Native Americans have had an image problem for as long as non-Native people have had a say in it, from the Pilgrims to P.T. Barnum to Andrew Jackson to Hollywood movie producers. In the media, Indigenous people have been cast as savage, ignorant and unfunny, except as the butt of jokes. There is a sad logic to that: What would Native Americans have to laugh about? White settlers tried to vanquish them, denied them their culture, language and tribal lands, portrayed them as caricatures of their authentic selves and trapped them by systemic racism that fosters roadblocks to work and education. As the groundbreaking stand-up comedian Charlie Hill once said to a white audience, “For so long you probably thought that Indians never had a sense of humor. We never thought you were too funny either.”

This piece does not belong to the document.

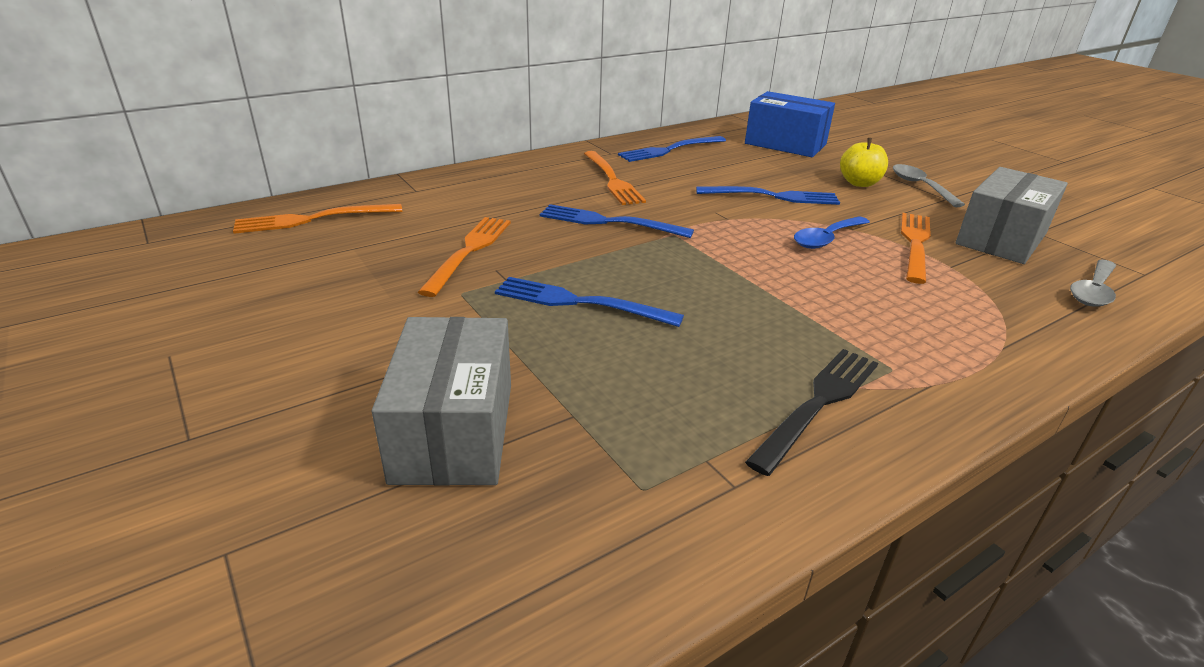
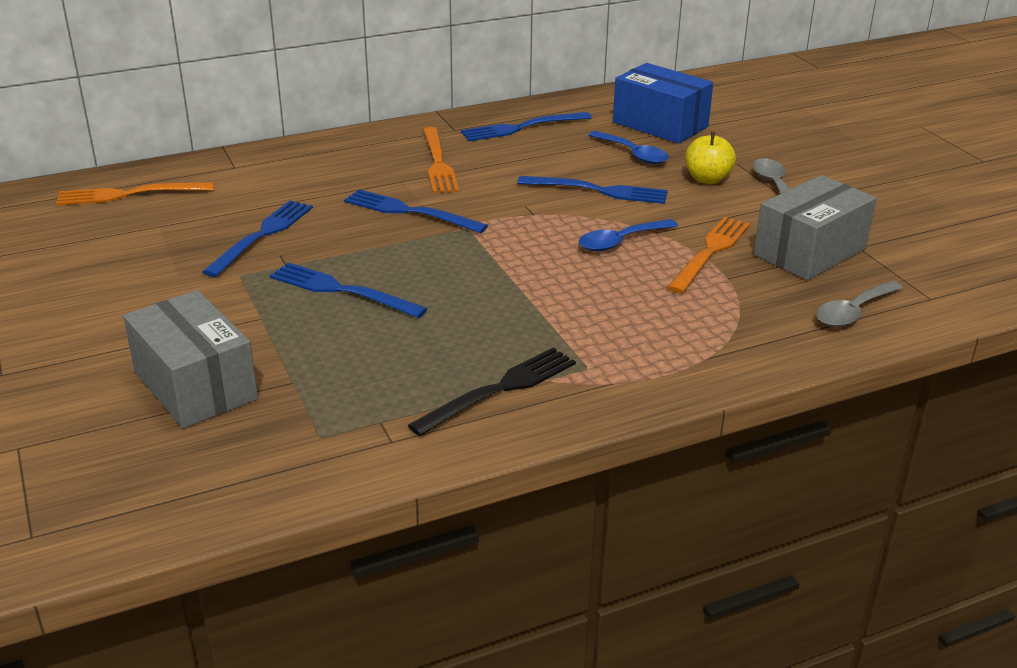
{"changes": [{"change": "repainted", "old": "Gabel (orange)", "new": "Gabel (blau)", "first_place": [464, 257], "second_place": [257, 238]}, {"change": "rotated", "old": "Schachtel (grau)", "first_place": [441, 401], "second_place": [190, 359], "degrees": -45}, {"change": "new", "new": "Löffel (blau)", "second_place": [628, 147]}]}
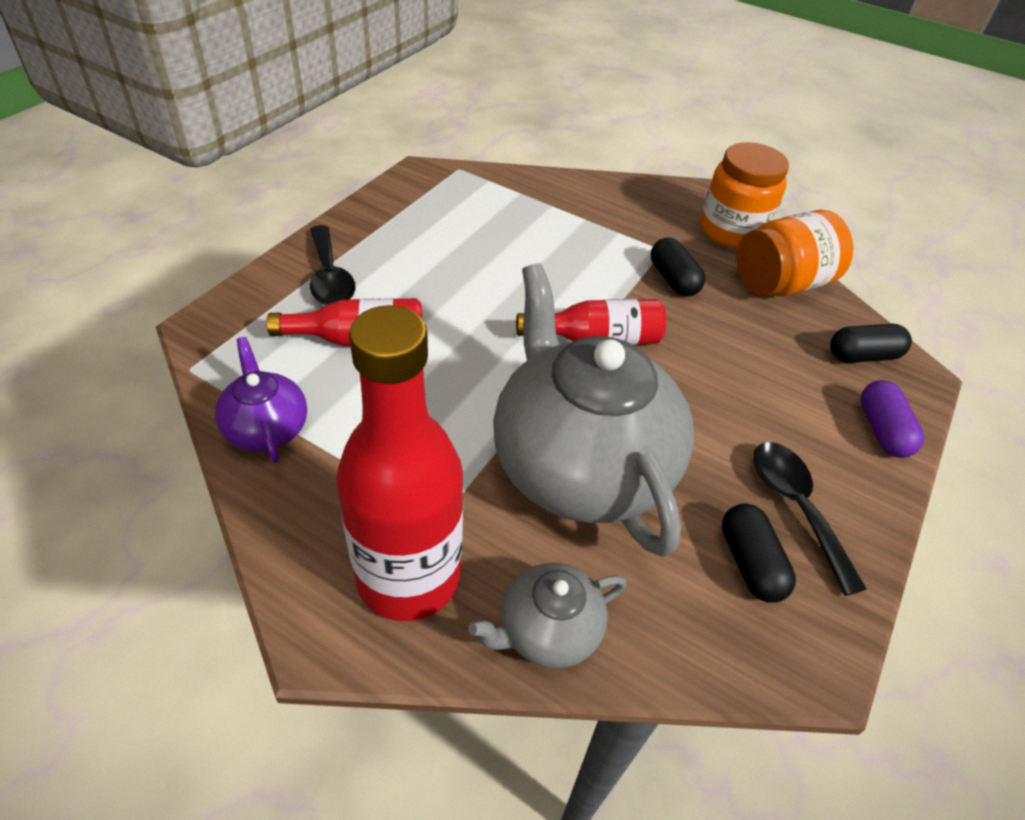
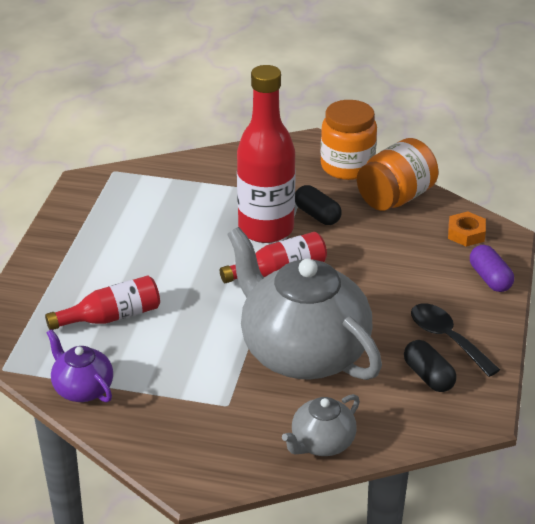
{"changes": [{"change": "gone", "old": "Löffel (schwarz)", "first_place": [333, 265]}, {"change": "shifted", "old": "Flasche (rot)", "first_place": [399, 463], "second_place": [266, 154]}, {"change": "swapped", "old": "Kapsel (schwarz)", "new": "Sechskantmutter (orange)", "first_place": [871, 343], "second_place": [467, 229]}]}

Richly researched and told through the vibrant voices of the comics themselves—including Cherokee citizen Will Rogers and his son Will Rogers Jr., Osage member Ryan Red Corn, Kiowa member Adrianne Chalepah, Oneida member Charlie Hill and more—Kliph Nesteroff’s extraordinary We Had a Little Real Estate Problem: The Unheralded Story of Native Americans and Comedy chronicles a legacy deserving of inclusion in the history of comedy in the U.S. and Canada. Supporting players include Olympian, actor and member of the Sac and Fox Nation Jim Thorpe, who protested stereotyping in Hollywood Westerns in the 1930s and ’40s, demanding “only American Indians for American Indian parts.” Thorpe’s list of acceptable Native American performers, however, inspired the U.S. government to investigate whether those listed were truly Indigenous or if they were immigrants who were in the country illegally, according to Variety: “Italians, Mexicans, Armenians, and other swarthy-skinned foreigners have been passing themselves off as Indians, figuring no one could then question their entry.”
With the arrival of television, Native comedians-to-be, inspired by shows like “The Tonight Show,” began learning their craft at far-flung casinos and truck stops in the middle of the night. Pay was pathetic, and audiences were sparse and unsure of how to react to a funny Native American, though fellow Indigenous people had no trouble relating to their own. In the 1970s, Charlie Hill, David Letterman, Jay Leno and Robin Williams shared the sidewalk line for a spot on the stage of the Comedy Store, a famous comedy club in Hollywood where scouts would come to spot new talent who, in turn, would help other aspiring comics—as Letterman did when he invited Hill onto his show as his first Native American guest.